PURPOSE: To compare intraosseous access with peripheral venous access on adults out-of-hospital cardiac arrest (OHCA) patients’ clinical outcomes.
METHODS: A national retrospective multicentre study was conducted based on the French National Cardiac Arrest Registry. Comparison of patients (intraosseous vs. peripheral venous access) was conducted before and after a matching using a propensity score. The propensity score included confounding factors: age, time between the call (T0) to epinephrine (to take account of how quickly vascular access was achieved), the aetiology of OHCA, the shock and the patient initial rhythm at MMT arrival.

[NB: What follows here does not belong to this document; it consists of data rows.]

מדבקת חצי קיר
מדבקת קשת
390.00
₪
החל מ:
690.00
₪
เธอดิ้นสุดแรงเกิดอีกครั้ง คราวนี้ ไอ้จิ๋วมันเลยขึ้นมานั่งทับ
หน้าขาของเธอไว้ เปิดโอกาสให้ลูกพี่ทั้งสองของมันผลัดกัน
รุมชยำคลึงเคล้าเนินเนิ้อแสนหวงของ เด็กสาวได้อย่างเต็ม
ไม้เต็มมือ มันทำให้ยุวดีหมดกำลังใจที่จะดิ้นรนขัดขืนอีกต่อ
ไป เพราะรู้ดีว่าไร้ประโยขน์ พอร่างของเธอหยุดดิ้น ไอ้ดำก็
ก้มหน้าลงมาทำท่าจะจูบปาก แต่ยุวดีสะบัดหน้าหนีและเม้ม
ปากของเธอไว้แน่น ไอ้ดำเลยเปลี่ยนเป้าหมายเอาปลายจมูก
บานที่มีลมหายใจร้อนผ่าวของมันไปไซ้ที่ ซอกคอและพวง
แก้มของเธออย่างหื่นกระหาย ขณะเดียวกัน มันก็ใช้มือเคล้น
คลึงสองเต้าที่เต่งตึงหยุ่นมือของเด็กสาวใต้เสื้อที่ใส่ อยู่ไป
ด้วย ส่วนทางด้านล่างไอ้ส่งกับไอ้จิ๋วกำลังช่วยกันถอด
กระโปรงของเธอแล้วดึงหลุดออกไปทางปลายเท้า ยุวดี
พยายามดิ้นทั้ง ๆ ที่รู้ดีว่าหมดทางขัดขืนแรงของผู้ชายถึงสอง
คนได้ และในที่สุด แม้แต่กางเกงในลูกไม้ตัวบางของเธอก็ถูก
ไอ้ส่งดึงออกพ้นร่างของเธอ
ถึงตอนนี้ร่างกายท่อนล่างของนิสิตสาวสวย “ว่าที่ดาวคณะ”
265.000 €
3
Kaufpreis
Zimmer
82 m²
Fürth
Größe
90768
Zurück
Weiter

RESULTS: A total of 1576 patients received intraosseous access, and 27,280 received peripheral intravenous access. Before matching, OHCA patients with intraosseous access were less likely to survive at all stages (return of spontaneous circulation (ROSC), 0-day survival and 30-day survival). No significant difference in neurological outcome was observed. After propensity score matching, no significant differences in 30-day survival rates (OR = 0.763 [0.473;1.231]) and neurological outcome (OR = 1.296 [0.973;1.726]) were observed. However, intraosseous patients still showed lower likelihood of short-term survival (ROSC and 0-day survival) even after propensity score matching was implemented.

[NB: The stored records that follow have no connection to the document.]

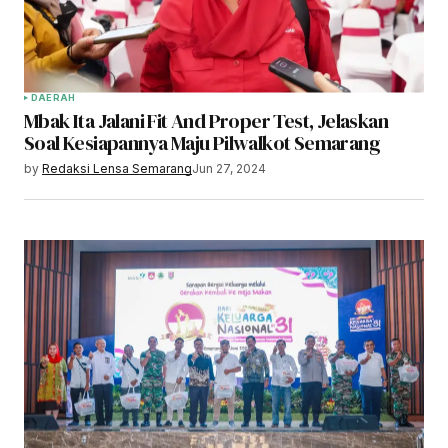
DAERAH
Mbak Ita Jalani Fit And Proper Test, Jelaskan
Soal Kesiapannya Maju Pilwalkot Semarang
by
Redaksi Lensa Semarang
Jun 27, 2024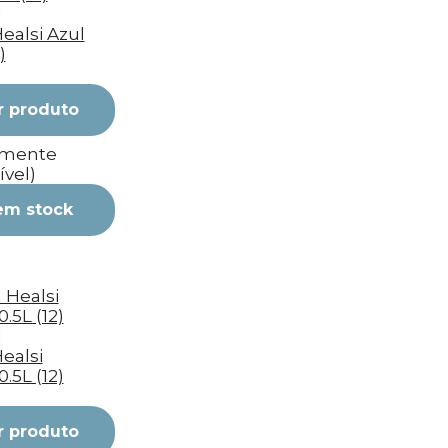
I
ealsi Azul
)
r produto
emente
ível)
em stock
I
ealsi
0.5L (12)
r produto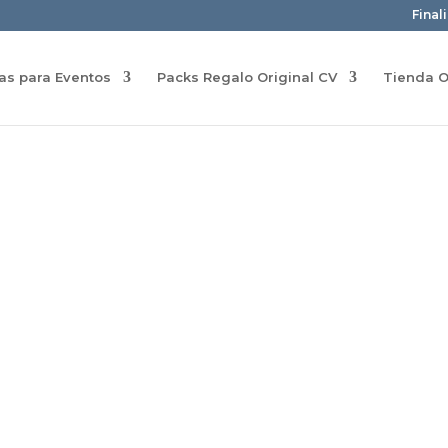
Final
ras para Eventos
Packs Regalo Original CV
Tienda O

CONCLUSION: The populations we investigated were similar to those of other studies suggesting that intraosseous access is associated with reduced survival and poorer neurological outcome. Our findings suggest that intraosseous access is a comparably effective alternative to peripheral intravenous access for treating OHCA patients on matched populations.Reference:
Baert, V., Vilhelm, C., Escutnaire, J., Nave, S., Hugenschmitt, D., Chouihed, T., Tazarourte, K., Javaudin, F., Wiel, E., El Khoury, C. and Hubert, H. (2020) Intraosseous Versus Peripheral Intravenous Access During Out-of-Hospital Cardiac Arrest: a Comparison of 30-Day Survival and Neurological Outcome in the French National Registry. Cardiovascular Drugs and Therapy. March 7th. doi: 10.1007/s10557-020-06952-8. (Epub ahead of print).